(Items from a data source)
=== Begin Enclosure ===
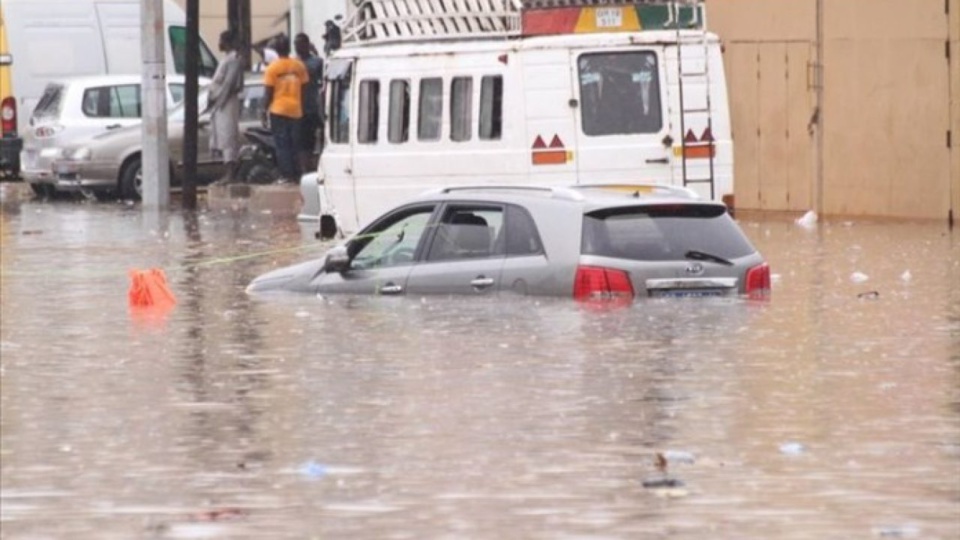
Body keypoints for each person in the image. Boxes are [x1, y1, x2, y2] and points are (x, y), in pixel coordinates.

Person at [262, 34, 309, 184]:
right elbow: (305, 88)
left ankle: (287, 175)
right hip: (296, 110)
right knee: (295, 144)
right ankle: (297, 174)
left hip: (278, 110)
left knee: (282, 144)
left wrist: (263, 111)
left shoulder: (272, 68)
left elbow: (268, 92)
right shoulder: (299, 66)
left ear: (276, 50)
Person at [207, 30, 245, 184]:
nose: (219, 43)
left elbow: (229, 84)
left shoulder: (233, 60)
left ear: (227, 42)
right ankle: (227, 172)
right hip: (220, 104)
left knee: (228, 136)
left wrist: (216, 99)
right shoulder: (226, 59)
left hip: (226, 103)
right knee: (222, 137)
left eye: (221, 40)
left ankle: (230, 174)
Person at [294, 33, 324, 172]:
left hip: (312, 106)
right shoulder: (293, 63)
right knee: (300, 142)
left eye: (299, 43)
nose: (297, 47)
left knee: (313, 139)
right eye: (295, 44)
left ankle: (315, 165)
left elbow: (322, 82)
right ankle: (303, 169)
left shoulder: (316, 62)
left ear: (306, 44)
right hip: (296, 107)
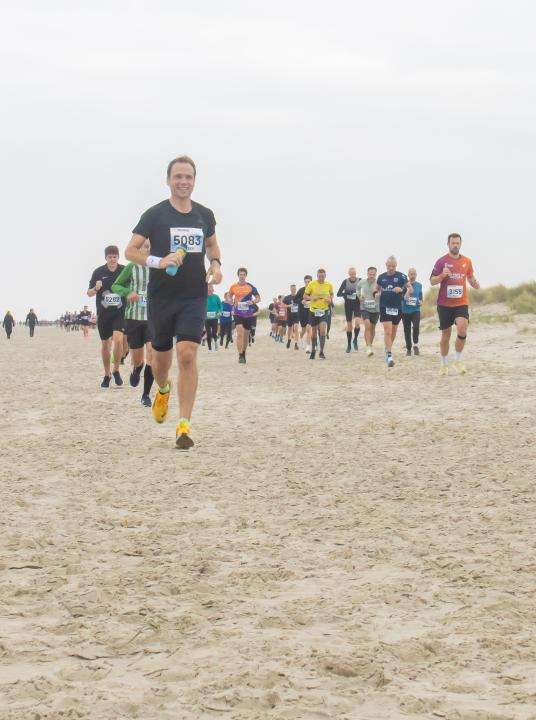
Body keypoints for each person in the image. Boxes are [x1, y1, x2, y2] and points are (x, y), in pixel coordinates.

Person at [125, 155, 222, 449]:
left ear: (195, 180)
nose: (183, 182)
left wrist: (216, 266)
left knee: (188, 355)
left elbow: (212, 246)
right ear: (168, 180)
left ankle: (184, 426)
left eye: (188, 177)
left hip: (194, 295)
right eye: (178, 177)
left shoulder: (204, 215)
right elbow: (131, 251)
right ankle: (163, 389)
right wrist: (158, 260)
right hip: (162, 299)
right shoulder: (155, 215)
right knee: (160, 362)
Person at [111, 242, 154, 406]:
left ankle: (146, 395)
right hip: (133, 318)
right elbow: (116, 285)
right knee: (137, 358)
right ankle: (137, 369)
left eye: (151, 246)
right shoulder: (131, 267)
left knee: (151, 353)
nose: (148, 248)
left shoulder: (158, 266)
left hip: (152, 318)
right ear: (138, 249)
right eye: (145, 246)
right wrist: (128, 292)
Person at [431, 233, 480, 375]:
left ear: (460, 244)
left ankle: (457, 360)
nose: (455, 245)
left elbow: (470, 278)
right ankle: (444, 364)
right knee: (446, 334)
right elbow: (432, 281)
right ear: (448, 244)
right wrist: (442, 275)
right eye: (453, 243)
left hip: (461, 302)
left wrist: (475, 284)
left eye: (457, 243)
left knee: (463, 329)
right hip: (444, 304)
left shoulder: (467, 261)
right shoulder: (441, 261)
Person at [87, 246, 126, 387]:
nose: (112, 259)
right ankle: (107, 374)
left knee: (118, 339)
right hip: (104, 314)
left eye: (115, 256)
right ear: (106, 258)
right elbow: (89, 293)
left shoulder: (124, 270)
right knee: (105, 344)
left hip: (120, 312)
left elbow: (133, 286)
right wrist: (96, 288)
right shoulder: (98, 272)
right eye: (110, 257)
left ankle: (116, 370)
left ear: (118, 257)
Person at [377, 256, 412, 367]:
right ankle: (389, 354)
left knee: (393, 332)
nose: (391, 268)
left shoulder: (401, 276)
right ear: (386, 265)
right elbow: (377, 289)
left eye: (393, 266)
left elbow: (410, 288)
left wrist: (403, 290)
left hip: (397, 307)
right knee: (388, 331)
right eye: (389, 266)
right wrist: (376, 294)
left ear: (396, 266)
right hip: (384, 307)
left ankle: (387, 348)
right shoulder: (381, 277)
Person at [228, 268, 260, 364]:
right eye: (240, 274)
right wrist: (230, 301)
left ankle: (244, 353)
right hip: (238, 313)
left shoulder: (250, 287)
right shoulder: (233, 286)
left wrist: (253, 301)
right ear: (238, 275)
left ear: (246, 276)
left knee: (246, 335)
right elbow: (229, 296)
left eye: (243, 274)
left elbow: (258, 298)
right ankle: (240, 355)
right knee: (240, 333)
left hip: (248, 314)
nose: (242, 276)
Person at [304, 269, 334, 360]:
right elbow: (305, 296)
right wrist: (312, 298)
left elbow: (332, 294)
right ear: (317, 276)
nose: (321, 278)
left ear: (325, 276)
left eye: (322, 276)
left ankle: (321, 351)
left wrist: (330, 299)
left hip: (324, 310)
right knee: (313, 332)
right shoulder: (312, 284)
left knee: (322, 331)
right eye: (319, 276)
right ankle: (313, 351)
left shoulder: (329, 284)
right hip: (313, 311)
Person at [337, 268, 361, 353]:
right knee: (349, 326)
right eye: (351, 274)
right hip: (348, 305)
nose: (353, 276)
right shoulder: (345, 282)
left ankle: (355, 339)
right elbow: (338, 293)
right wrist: (347, 294)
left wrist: (360, 295)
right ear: (349, 274)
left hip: (357, 304)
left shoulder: (360, 280)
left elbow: (364, 290)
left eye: (354, 274)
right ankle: (349, 345)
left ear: (356, 273)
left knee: (357, 323)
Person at [357, 267, 380, 356]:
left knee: (372, 328)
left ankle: (370, 344)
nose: (372, 276)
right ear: (367, 274)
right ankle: (368, 348)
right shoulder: (362, 282)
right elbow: (357, 288)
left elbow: (382, 292)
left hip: (375, 308)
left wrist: (379, 295)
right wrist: (359, 296)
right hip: (364, 307)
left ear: (376, 274)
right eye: (370, 274)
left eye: (373, 274)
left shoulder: (379, 283)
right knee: (367, 326)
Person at [401, 268, 423, 356]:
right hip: (405, 311)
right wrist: (408, 291)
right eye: (411, 274)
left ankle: (415, 343)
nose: (413, 276)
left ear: (416, 275)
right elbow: (402, 298)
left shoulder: (419, 285)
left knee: (416, 326)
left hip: (416, 310)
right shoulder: (404, 285)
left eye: (414, 274)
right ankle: (409, 348)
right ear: (408, 275)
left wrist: (421, 301)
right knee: (407, 330)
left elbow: (420, 296)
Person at [295, 275, 313, 352]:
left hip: (311, 312)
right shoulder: (301, 290)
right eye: (306, 282)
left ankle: (308, 347)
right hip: (302, 313)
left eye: (309, 282)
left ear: (311, 282)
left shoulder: (314, 290)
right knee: (303, 330)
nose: (307, 283)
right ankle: (301, 339)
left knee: (309, 329)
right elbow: (295, 300)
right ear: (304, 282)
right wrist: (301, 301)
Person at [205, 284, 222, 351]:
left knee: (214, 333)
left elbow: (220, 306)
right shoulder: (204, 297)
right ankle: (210, 349)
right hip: (206, 318)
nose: (209, 289)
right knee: (208, 334)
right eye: (208, 287)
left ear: (213, 289)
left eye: (211, 287)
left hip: (215, 318)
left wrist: (219, 312)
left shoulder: (216, 297)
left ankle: (215, 341)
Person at [283, 284, 300, 349]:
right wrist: (289, 306)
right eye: (292, 289)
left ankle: (296, 343)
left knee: (296, 328)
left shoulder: (298, 297)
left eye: (294, 289)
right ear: (290, 289)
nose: (293, 290)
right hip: (290, 316)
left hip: (297, 315)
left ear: (296, 289)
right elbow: (284, 305)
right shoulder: (287, 298)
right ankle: (289, 340)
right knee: (290, 329)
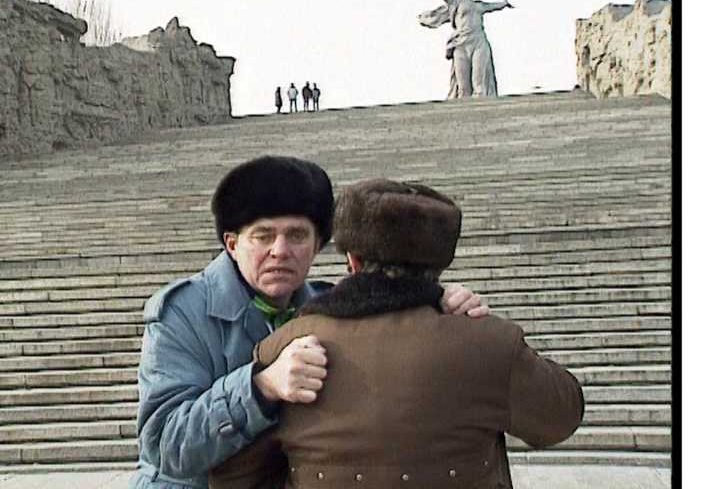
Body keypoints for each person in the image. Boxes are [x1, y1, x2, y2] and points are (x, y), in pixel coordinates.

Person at [131, 157, 491, 489]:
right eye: (263, 235)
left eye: (297, 235)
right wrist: (260, 387)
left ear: (319, 244)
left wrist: (436, 302)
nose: (280, 250)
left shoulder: (328, 306)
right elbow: (164, 444)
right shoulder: (182, 312)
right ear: (231, 243)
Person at [211, 178, 584, 489]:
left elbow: (233, 474)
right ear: (438, 266)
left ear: (352, 261)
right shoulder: (488, 342)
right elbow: (560, 417)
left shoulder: (284, 348)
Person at [418, 0, 513, 99]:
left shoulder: (478, 5)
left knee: (479, 86)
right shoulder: (454, 2)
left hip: (478, 42)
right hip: (461, 43)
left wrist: (504, 3)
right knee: (463, 90)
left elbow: (494, 6)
=== End Enclosure ===
* _TASK TO CARRY OUT_: Quote the data above exactly from the line with "right wrist: (289, 306)" to the line with "left eye: (297, 235)", both ends counted, and nothing else. Pictures don't go in.

* _RESPONSE TO THE EXERCISE_:
right wrist: (289, 306)
right eye: (292, 289)
left ankle: (296, 343)
left knee: (296, 328)
left shoulder: (298, 297)
left eye: (294, 289)
right ear: (290, 289)
nose: (293, 290)
right hip: (290, 316)
left hip: (297, 315)
left ear: (296, 289)
right elbow: (284, 305)
right shoulder: (287, 298)
right ankle: (289, 340)
right knee: (290, 329)
Body keypoints for each person in the image. Boxes are [x1, y1, x2, y2] and points are (x, y), in pixel coordinates.

Person at [131, 157, 491, 489]:
right eye: (263, 235)
left eye: (297, 235)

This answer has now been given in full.